Can you rewrite the rows below with each "image" changed to "frame", keeping everything else the same and leaving the pictures out?

'''

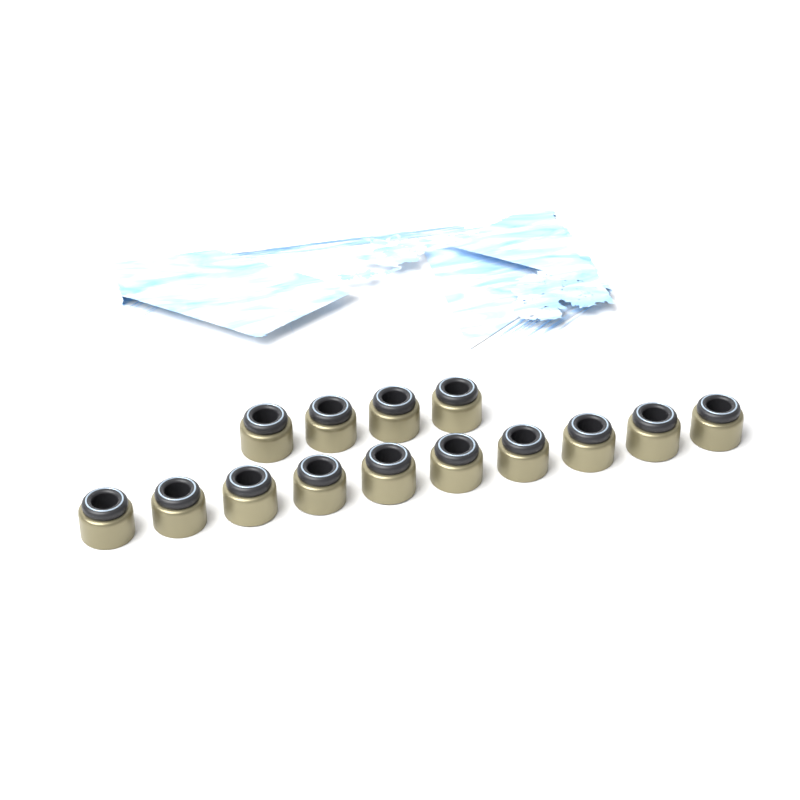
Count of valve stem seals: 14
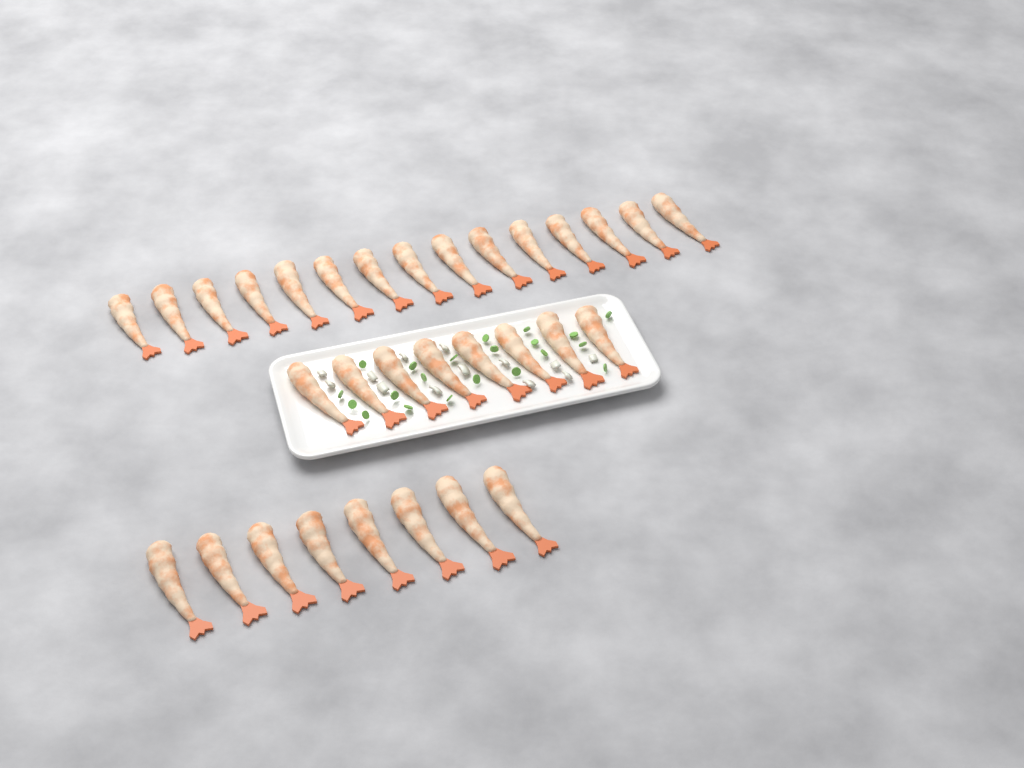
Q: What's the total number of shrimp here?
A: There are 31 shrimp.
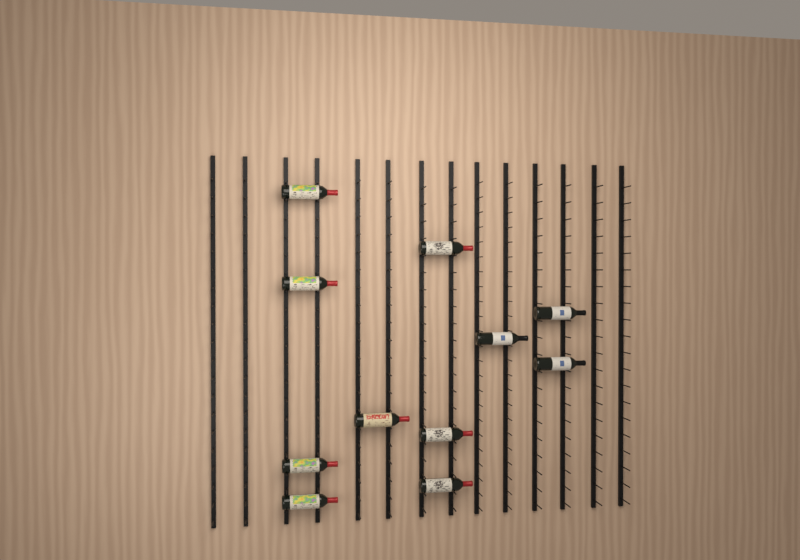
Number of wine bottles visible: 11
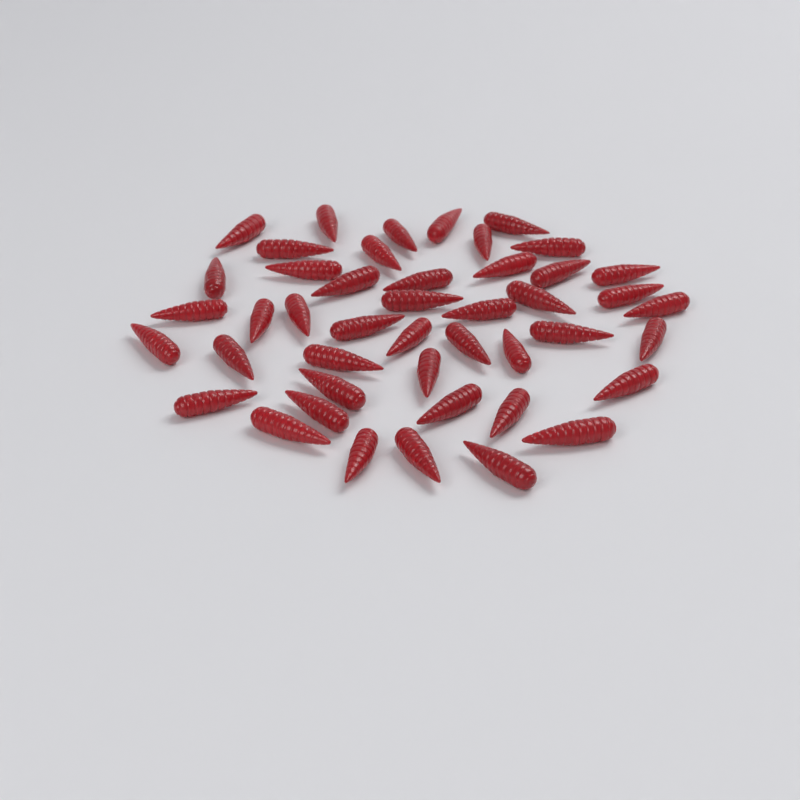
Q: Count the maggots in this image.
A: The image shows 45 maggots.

'''

» **FINAL ANSWER**
Count of valve stem seals: 14
Q: What's the total number of shrimp here?
A: There are 31 shrimp.
Number of wine bottles visible: 11
Q: Count the maggots in this frame.
A: The frame shows 45 maggots.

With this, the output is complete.